Wendungen, Brüche und Perspektivwechsel lassen leicht erahnen, dass dabei die schlüssige Ordnung außer Kraft gerät und einem intuitiven Montageverfahren Platz macht, das überraschende Bezüge herstellt und geheime Affinitäten entdeckt. Die Struktur des Buches ist manchmal so sprunghaft und flüchtig wie das Glück selbst. Es überrascht daher nicht, dass hier vor allem auch vom Scheitern die Rede ist. Wie das Glück kommt, verflüchtigt es sich wieder; oder auf seiner Erfüllung lastet die Leere und Abwesenheit des begehrten Objekts. Dergestalt ist Aus der Zuckerfabrik eine intelligente literarische Recherche, für die Dorothee Elmiger den bei Fichte entlehnten Begriff „Forschungsbericht“ passenderweise bereithält. Hin und wieder weckt das Buch auch Erinnerungen an Thomas Meineckes Essayismus, doch Elmiger bleibt in ihrer Schreibweise wie in ihrer Genderperspektive offener, poetischer und verspielter. Im Gespräch merkt sie dazu an:

In meinem Fall ist jede Ordnung immer nur temporär, sie ist ein Versuch die Dinge zu lesen, lesend Sinn herzustellen. […] Die Lektüre und die Arbeit am Text sind für mich eben auch insofern untrennbar, dass in meinen Augen Literatur nicht aus einem Vakuum heraus entsteht, losgelöst von all jenen Texten, die zuvor geschrieben wurden, sondern im Gespräch mit ihnen, als Replik, als Bearbeitung, als Anmerkung, als Fortsetzung.

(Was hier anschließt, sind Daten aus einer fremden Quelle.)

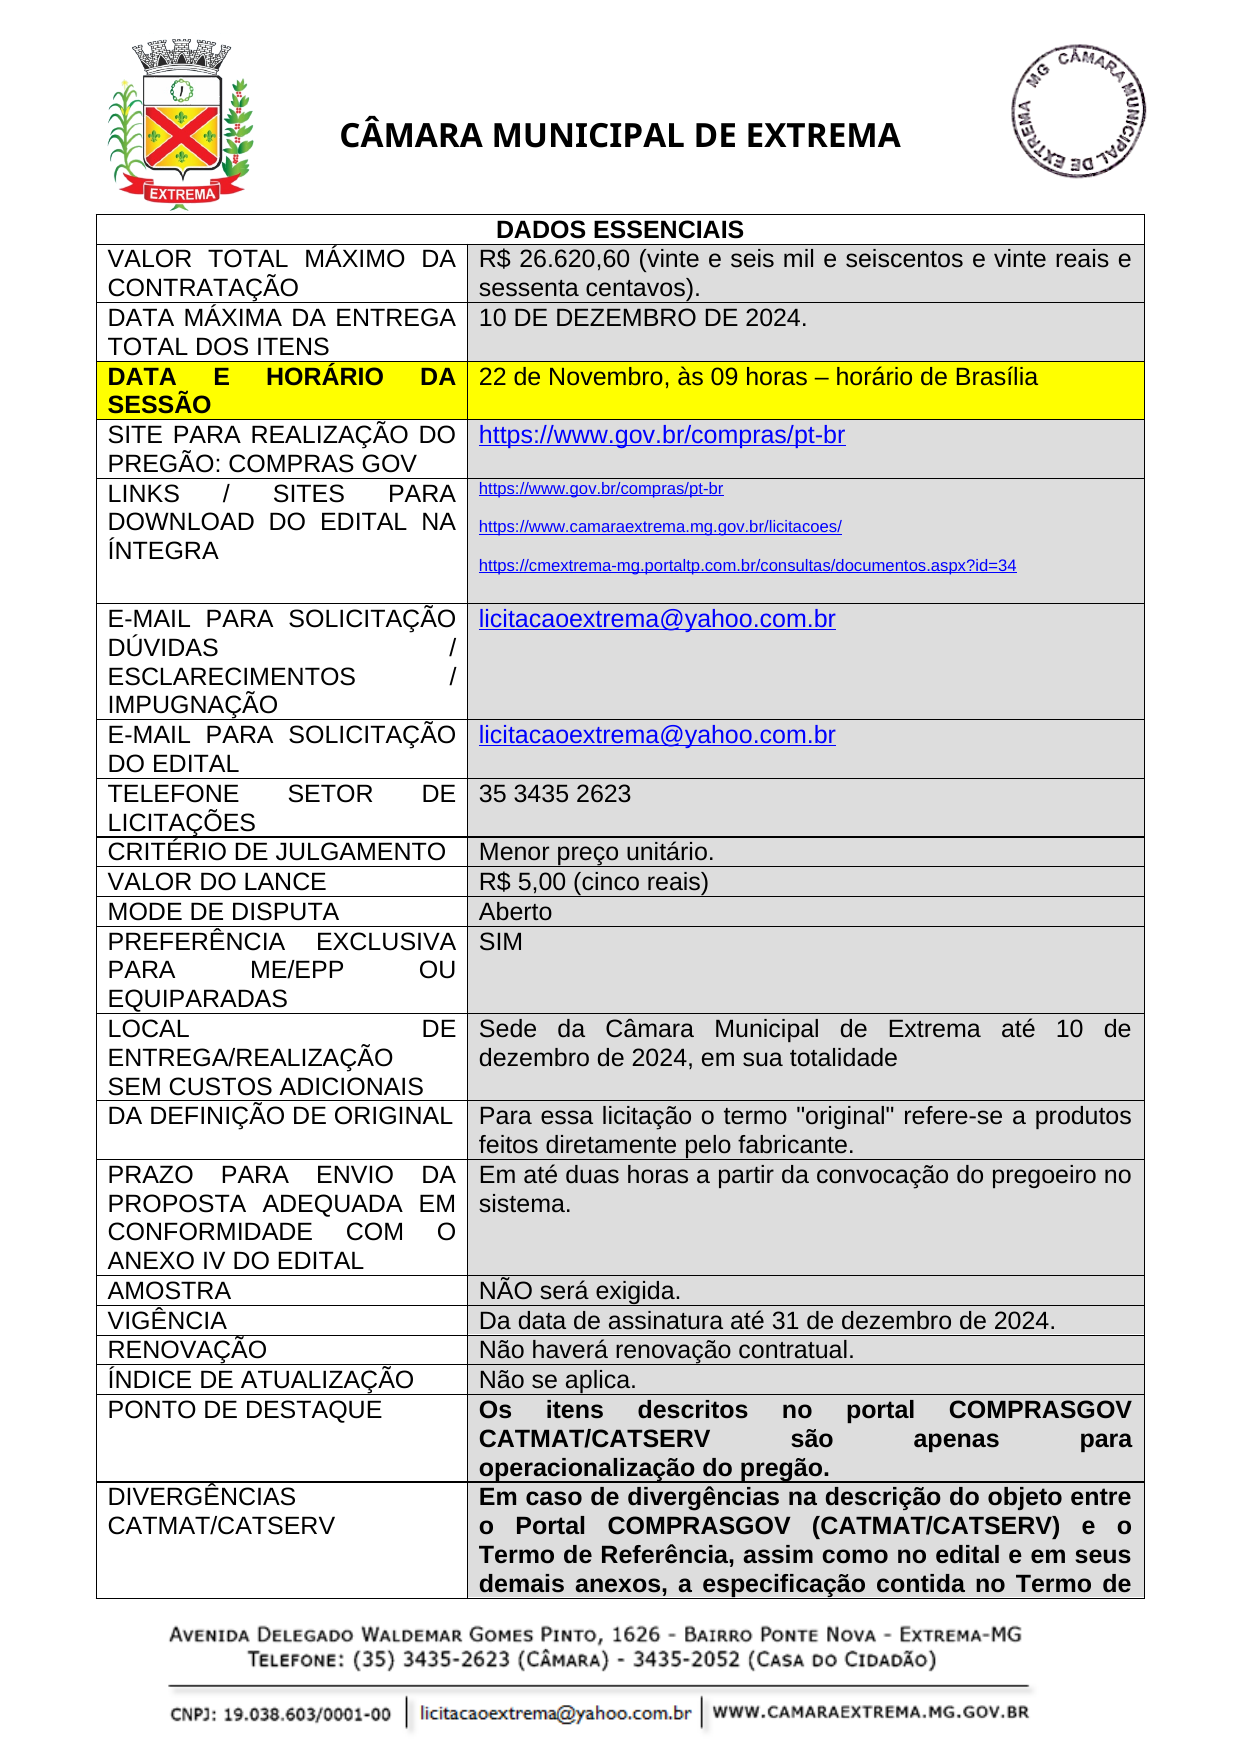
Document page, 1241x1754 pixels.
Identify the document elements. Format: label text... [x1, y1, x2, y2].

table_cell VALOR TOTAL MÁXIMO DA CONTRATAÇÃO [97, 245, 467, 302]
table_cell R$ 5,00 (cinco reais) [468, 867, 1144, 896]
table_cell Não se aplica. [468, 1365, 1144, 1394]
table_cell DA DEFINIÇÃO DE ORIGINAL [97, 1101, 467, 1159]
table_cell LOCAL DE ENTREGA/REALIZAÇÃO SEM CUSTOS ADICIONAIS [97, 1014, 467, 1100]
table_cell PREFERÊNCIA EXCLUSIVA PARA ME/EPP OU EQUIPARADAS [97, 927, 467, 1013]
table_cell E-MAIL PARA SOLICITAÇÃO DÚVIDAS / ESCLARECIMENTOS / IMPUGNAÇÃO [97, 604, 467, 719]
table_cell https://www.gov.br/compras/pt-br [468, 420, 1144, 478]
table_cell Os itens descritos no portal COMPRASGOV CATMAT/CATSERV são apenas para operacionalização do pregão. [468, 1395, 1144, 1481]
table_cell Aberto [468, 897, 1144, 926]
table_cell NÃO será exigida. [468, 1276, 1144, 1305]
table_cell Menor preço unitário. [468, 838, 1144, 866]
table_cell Em caso de divergências na descrição do objeto entre o Portal COMPRASGOV (CATMAT/CATSERV) e o Termo de Referência, assim como no edital e em seus demais anexos, a especificação contida no Termo de Referência, no próprio edital e em seus anexos assume primazia absoluta. Essa determinação vigorará em todas as circunstâncias, garantindo a coerência e a integridade das diretrizes estabelecidas para o processo licitatório. [468, 1483, 1144, 1597]
table_cell SITE PARA REALIZAÇÃO DO PREGÃO: COMPRAS GOV [97, 420, 467, 478]
table_cell LINKS / SITES PARA DOWNLOAD DO EDITAL NA ÍNTEGRA [97, 479, 467, 603]
table_cell 10 DE DEZEMBRO DE 2024. [468, 303, 1144, 361]
table_cell CRITÉRIO DE JULGAMENTO [97, 838, 467, 866]
table_cell 35 3435 2623 [468, 779, 1144, 836]
table_cell AMOSTRA [97, 1276, 467, 1305]
table_cell E-MAIL PARA SOLICITAÇÃO DO EDITAL [97, 720, 467, 778]
table_cell ÍNDICE DE ATUALIZAÇÃO [97, 1365, 467, 1394]
table_cell PONTO DE DESTAQUE [97, 1395, 467, 1481]
table_cell MODE DE DISPUTA [97, 897, 467, 926]
table_cell Em até duas horas a partir da convocação do pregoeiro no sistema. [468, 1160, 1144, 1275]
table_cell Para essa licitação o termo "original" refere-se a produtos feitos diretamente pelo fabricante. [468, 1101, 1144, 1159]
table_cell R$ 26.620,60 (vinte e seis mil e seiscentos e vinte reais e sessenta centavos). [468, 245, 1144, 302]
table_cell DIVERGÊNCIAS CATMAT/CATSERV [97, 1483, 467, 1597]
picture [0, 1598, 1240, 1754]
picture [103, 33, 257, 214]
table_cell Sede da Câmara Municipal de Extrema até 10 de dezembro de 2024, em sua totalidade [468, 1014, 1144, 1100]
picture [1005, 34, 1154, 193]
table_cell https://www.gov.br/compras/pt-br https://www.camaraextrema.mg.gov.br/licitacoes/ https://cmextrema-mg.portaltp.com.br/consultas/documentos.aspx?id=34 [468, 479, 1144, 603]
table_cell DATA MÁXIMA DA ENTREGA TOTAL DOS ITENS [97, 303, 467, 361]
table_cell RENOVAÇÃO [97, 1336, 467, 1364]
table_cell Da data de assinatura até 31 de dezembro de 2024. [468, 1306, 1144, 1334]
table_cell PRAZO PARA ENVIO DA PROPOSTA ADEQUADA EM CONFORMIDADE COM O ANEXO IV DO EDITAL [97, 1160, 467, 1275]
table_header DADOS ESSENCIAIS [97, 215, 1144, 243]
table_cell Não haverá renovação contratual. [468, 1336, 1144, 1364]
table_cell licitacaoextrema@yahoo.com.br [468, 720, 1144, 778]
table_cell DATA E HORÁRIO DA SESSÃO [97, 362, 467, 419]
table_cell 22 de Novembro, às 09 horas – horário de Brasília [468, 362, 1144, 419]
table_cell SIM [468, 927, 1144, 1013]
table_cell licitacaoextrema@yahoo.com.br [468, 604, 1144, 719]
table_cell VALOR DO LANCE [97, 867, 467, 896]
table_cell VIGÊNCIA [97, 1306, 467, 1334]
table_cell TELEFONE SETOR DE LICITAÇÕES [97, 779, 467, 836]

Genau darin liegt die erwähnte Überforderung begründet, die die Erzählerin beschleicht. Sie veranschaulicht es mit einer wunderbaren Kindheitserinnerung. Als kleines Mädchen sah sie auf der Alp einmal eine Ziege vor sich stehen, „wie ein Phantom mitten in der Wiese“. Mit kindlicher Neugier suchte sie Kontakt mit diesem Wesen aufzunehmen, aber als dies gelang, da „traten hinter dem Tier weitere Ziegen auf die Wiese“ und drängten auf das Kind zu. Aus einer Ziege wurde eine zudringliche Herde, die es überforderte: das Kind „sieht nur noch die Zungen und die Münder, die sich öffnen, es spürt die Körper der Ziegen an seinem eigenen Körper […] und es beginnt laut zu weinen“. Die Quintessenz aus diesem Erlebnis lässt sich auf das Buch übertragen: „dieses Verlangen, mit der Ziege zu sprechen, die Ziege zu verstehen, das ist doch unter Umständen nicht ungefährlich“.

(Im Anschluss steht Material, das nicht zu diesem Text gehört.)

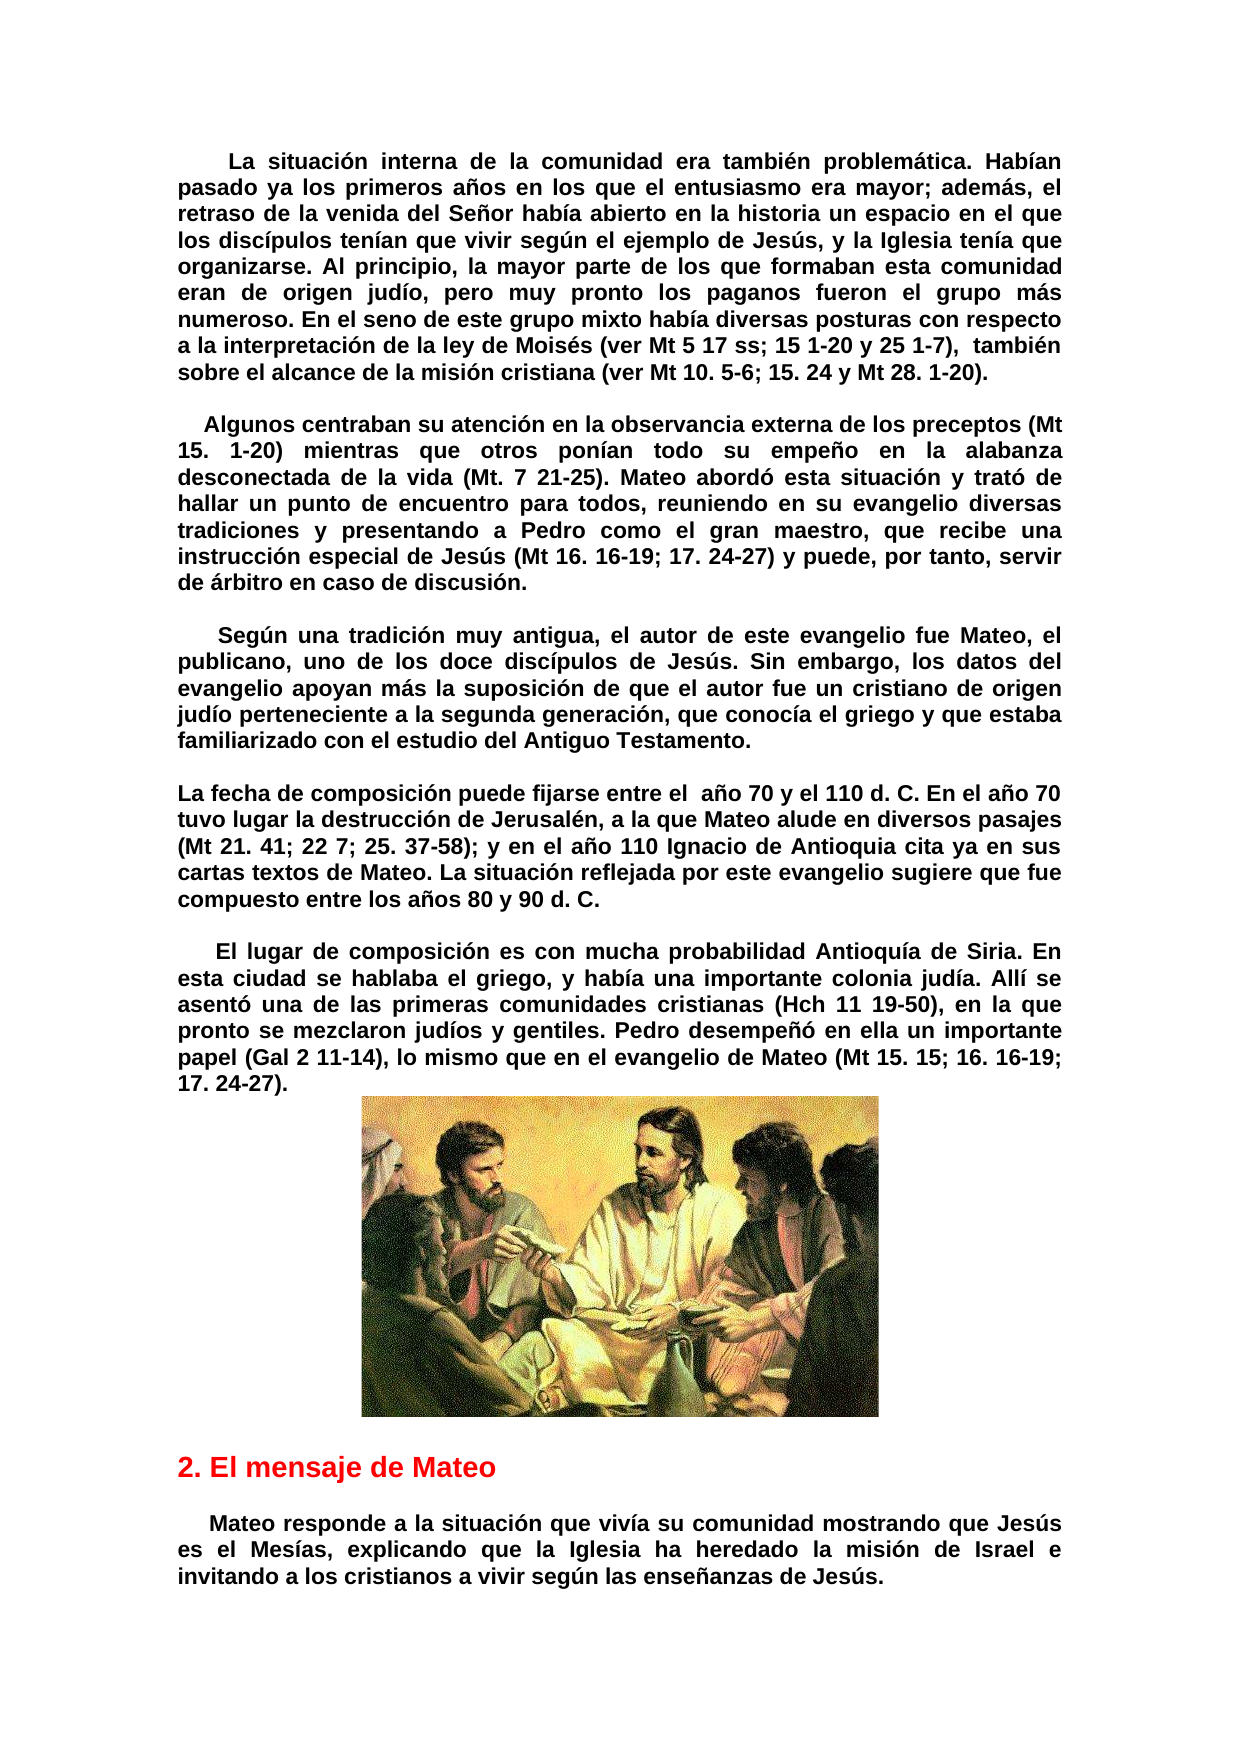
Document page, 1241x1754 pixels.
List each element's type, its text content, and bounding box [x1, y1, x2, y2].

Die persönlichen Passagen fallen im neuen Buch stärker ins Gewicht als in Elmigers vorangegangenen zwei Romanen. Sie binden das Begehren an ein personales Ich, in dem sich das Kollektive im Persönlichen, das Politische im Privaten ausdrückt. Die Erzählerin bemerkt einmal, „dass ich es nie für geraten gehalten habe, meine eigene Person unmittelbar im Text vorkommen zu lassen“ – nun tut sie genau dies. Sie erzählt Träume und Erinnerungen aus der Kindheit oder, mit größter Zurückhaltung, eine Liebesgeschichte. Der narrative Schwung bleibt dabei stets gezügelt und die Spannung dennoch erhalten. Aus der Zuckerfabrik erweist sich auf wundersame Weise als ein lustvoll zu lesendes Buch.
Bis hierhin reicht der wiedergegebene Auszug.